Prep Time 20 minutes
Cook Time 20 minutes
Total Time 40 minutes
Servings: 12 pieces
Course: Dessert, Snack
Cuisine: American
Calories: 160

Ingredients
  

For the Cakes
  • 1 1/3 cups all-purpose flour
  • 1/2 tsp kosher salt
  • 1/8 tsp baking soda
  • 1/2 cup unsalted butter, softened
  • 2/3 cup granulated sugar
  • 1/3 cup packed light brown sugar
  • 1 Tbsp grated lemon zest (from 2 lemons)
  • 2 large eggs, at room temperature
  • 1/4 cup sour cream, at room temperature
  • 1/4 cup whole milk, at room temperature
  • 1 tsp vanilla extract
For the Glaze
  • 1/4 cup whole milk (for glaze)
  • 1/2 tsp culinary lavender
  • 1 1/2 cups powdered sugar
  • 1/4 tsp kosher salt
  • 1/8 tsp vanilla extract (as needed)
For Garnish
  • to taste edible flowers and lemon zest

Method
 

Make the Lemon Cakes
  1. Preheat your oven to 350°F (175°C).

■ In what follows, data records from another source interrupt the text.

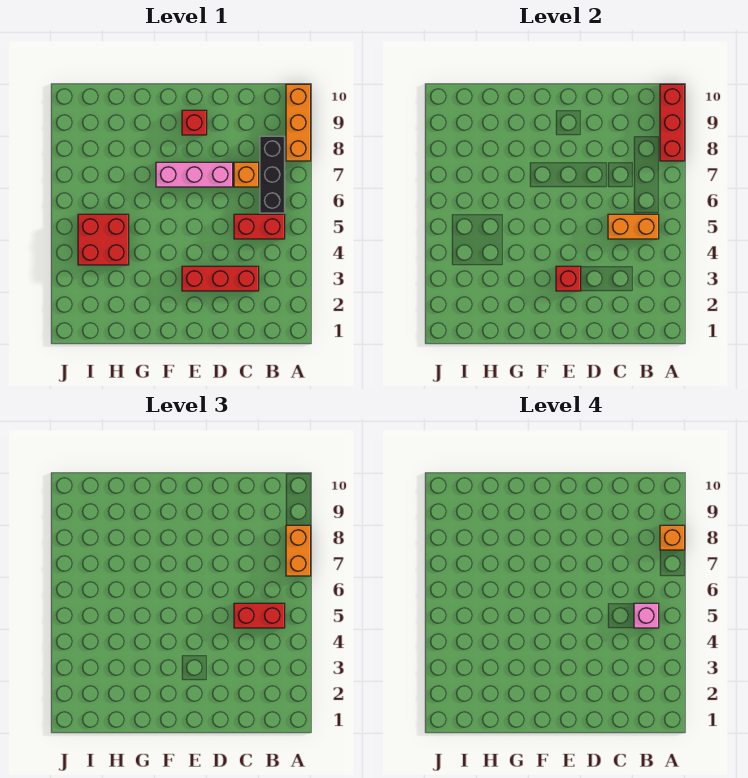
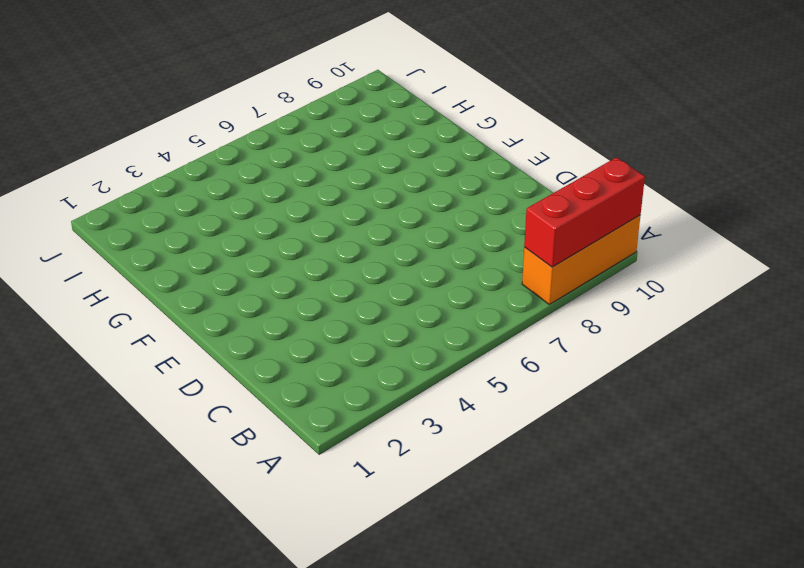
none -> red 1x2 brick [234,214,285,239]
none -> black 1x3 brick [260,136,285,213]
none -> red 1x3 brick [182,266,259,291]

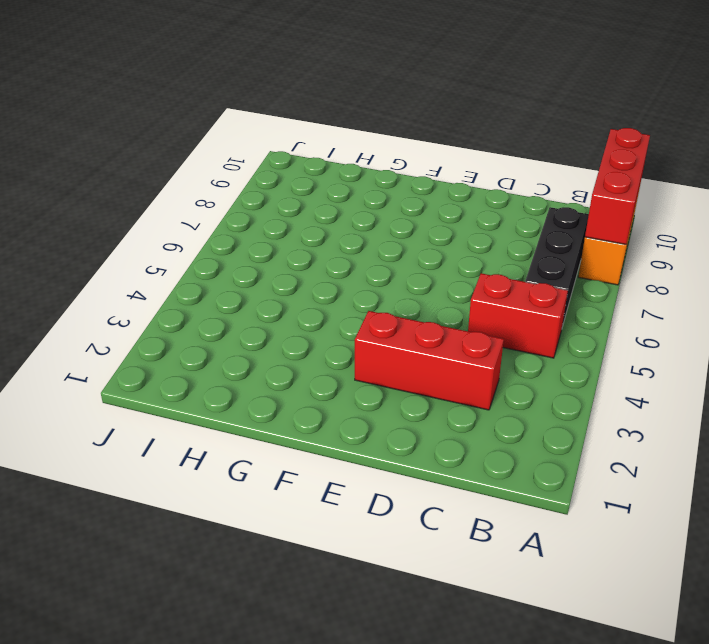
none -> orange 1x1 brick [234,162,259,187]
none -> pink 1x3 brick [156,162,233,187]
none -> red 1x1 brick [182,110,207,135]

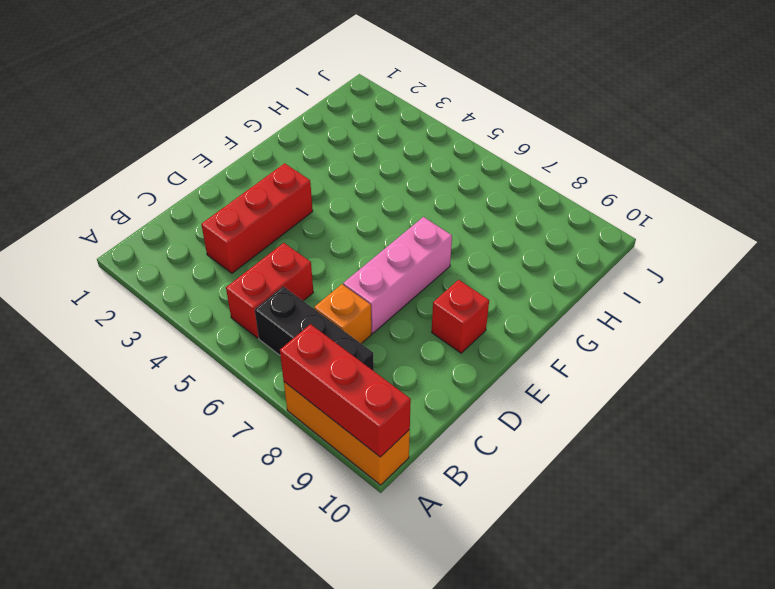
none -> red 2x2 brick [78,214,129,265]
none -> orange 1x2 brick [608,214,659,239]
none -> red 1x1 brick [556,266,581,291]

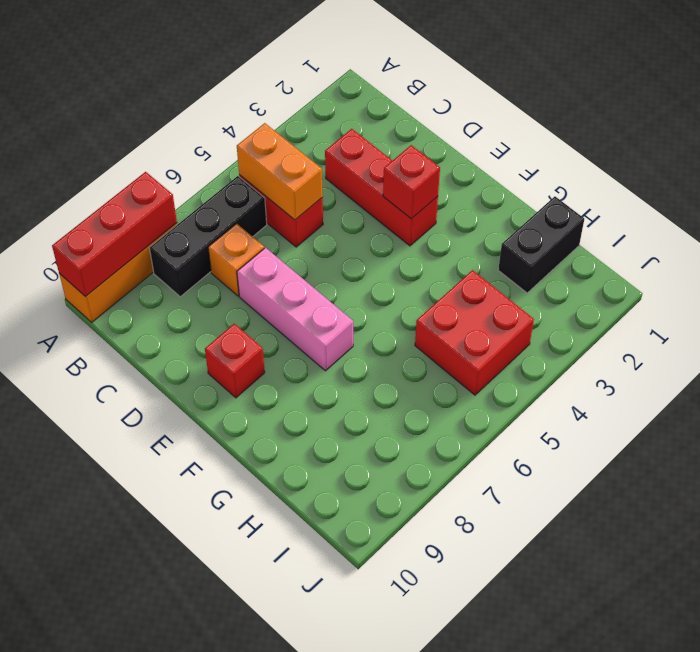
black 1x2 brick [498,197,584,293] -> none
none -> orange 1x2 brick [286,525,311,576]
none -> red 1x2 brick [234,603,285,628]
none -> orange 1x1 brick [660,525,685,550]

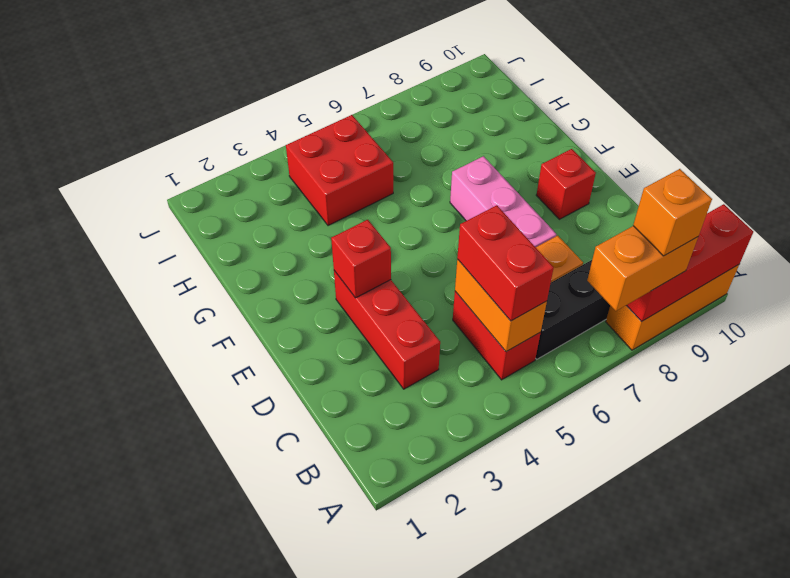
none -> pink 1x1 brick [634,603,659,628]

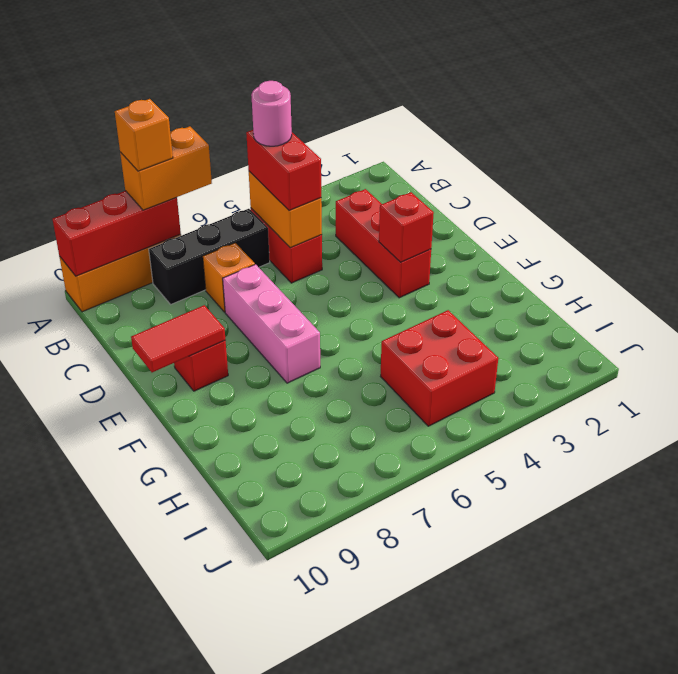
pink 1x1 round brick [251,81,292,146] -> pink 1x1 brick [634,603,659,628]
red 1x2 tile [131,305,225,372] -> none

Grease your mini cake pans.
  2. In a bowl, mix the flour, salt, and baking soda. Set it aside.
  3. In a large bowl, beat the softened butter with granulated sugar and brown sugar until fluffy.
  4. Add the lemon zest and mix well. Then, add the eggs one at a time, mixing after each addition.
  5. Blend in the sour cream, whole milk, and vanilla extract. Mix until smooth.
  6. Gradually add the flour mixture and stir until just combined.
  7. Pour the batter into the prepared mini cake pans, filling each about 2/3 full.
  8. Bake for 15-20 minutes or until a toothpick inserted into the center comes out clean. Let them cool in the pans for a few minutes before transferring to a wire rack.
Make the Glaze and Serve
  1. In a small bowl, combine 1/4 cup whole milk and culinary lavender. Heat it gently to infuse the lavender flavor. Strain the milk to remove the lavender.
  2. In another bowl, mix the powdered sugar, kosher salt, and the infused milk until smooth. Add a little vanilla extract if desired.
  3. Drizzle the glaze over cooled mini cakes. Garnish with edible flowers and lemon zest.

Notes

Ensure all ingredients are at room temperature for the best mixing results. Don’t overmix the batter to keep the cakes light and fluffy. Measure the flour accurately to avoid dense cakes.